An illustrative workshop example
Nora creates a four-person natural-dye workshop from an AI-assisted draft, then publishes the guest-ready page. She copies its permalink into her local maker group, adds the same link to the reminder she sends two days before the workshop, and keeps it in her notes for future questions. When a guest asks whether fabric is included, Nora updates the page and replies with the same address rather than typing a separate explanation into every conversation.
After the workshop, Nora can add a short recap or use the page to point people toward the next session. If she creates a new workshop on a different date, she gives that new session its own page and permalink. The first link remains meaningful because it continues to identify the original gathering and its record.
Use the permalink as a publishing check
- Open the published event link on a phone before sharing it.
- Copy the clean address into the first invitation and reuse it everywhere.
- Update the existing event page when practical details change.
- Create a new event page only for a genuinely separate session.
Make the destination worth returning to by following this event-page writing guide, then use this agenda guide to make the on-page flow clear.

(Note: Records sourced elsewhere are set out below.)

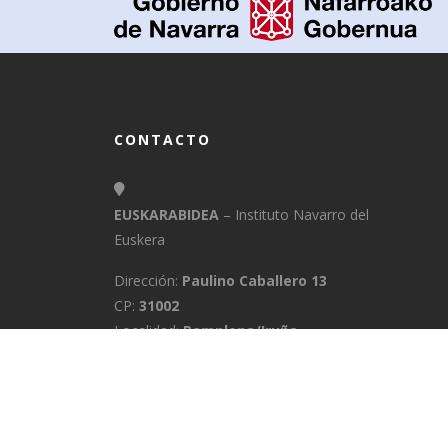
CONTACTO
EUSKARABIDEA
– Instituto Navarro del
Euskera
Dirección:
Paulino Caballero 13
CP:
31002
Localidad:
Pamplona/Iruña
Provincia:
Navarra
E-Mail:
info@euskarabidea.es
Teléfono:
848 42 60 54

When you are ready to make the link, create an event in HereNow, review the guest view, and copy its permalink into your invitation.

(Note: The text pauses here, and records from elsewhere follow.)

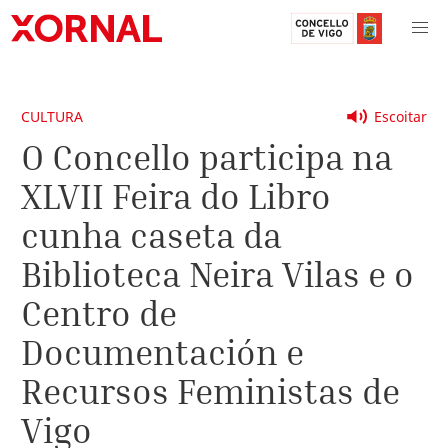
CULTURA
Escoitar
O Concello participa na
XLVII Feira do Libro
cunha caseta da
Biblioteca Neira Vilas e o
Centro de
Documentación e
Recursos Feministas de
Vigo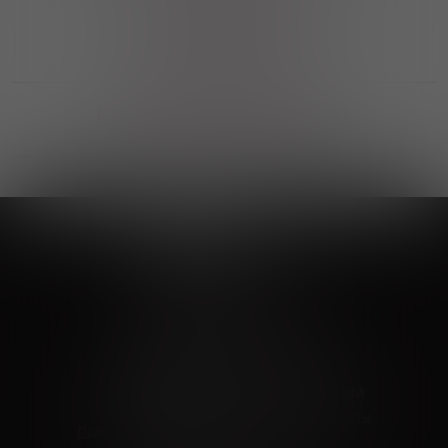
Выгодные покупки
Возможность выбора
лучшей цены и локации
Развитая партнерская сеть
Выбирайте, что нравится и получайте
заказ в удобном месте в вашем городе
Vinoteka24
Marketplace
+7 926 549 66 96
c 10:00 до 19:00
zakaz@vinoteka24.ru
О компании
Клиентам
О проекте
Вопросы и ответы
Пользовательское соглашение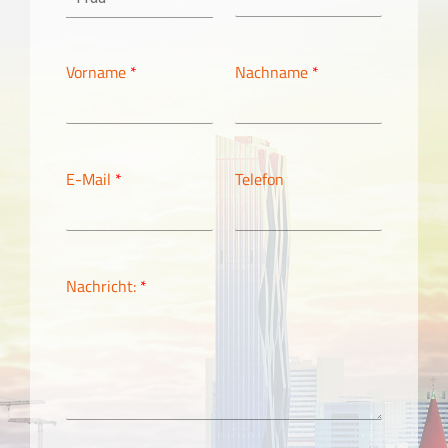
Vorname
*
Nachname
*
E-Mail
*
Telefon
Nachricht:
*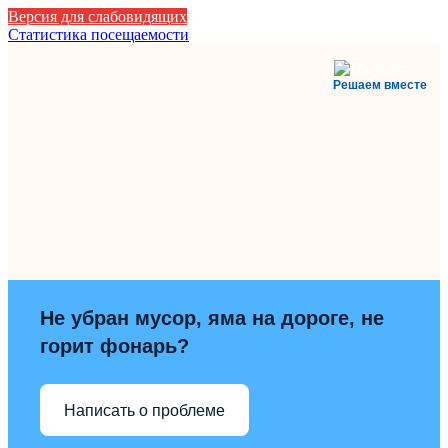
Версия для слабовидящих
Статистика посещаемости
Решаем вместе
Не убран мусор, яма на дороге, не
горит фонарь?
Написать о проблеме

Frequently Asked Questions
Is an event permalink the same as an event title?
No. The title is the reader-facing name of the event, while the permalink is its direct web address. A host may refine the title for clarity after publishing, but guests should keep using the same event link unless the platform explicitly tells them that the address has changed.
Should every recurring workshop use the same permalink?
Use one permalink for one specific session. If a recurring workshop has a new date, capacity, registration decision, or agenda, a separate page gives guests a clearer source of truth. Reuse a single permalink only when you are updating the same event record, not creating the next occurrence.
Can I share an event permalink before I have finished the details?
You can share it once the event page is ready for guests, but it is better to check the core facts first: what is happening, when and where it takes place, what guests need, and how to RSVP. If something changes later, update the existing page and resend the same link where appropriate.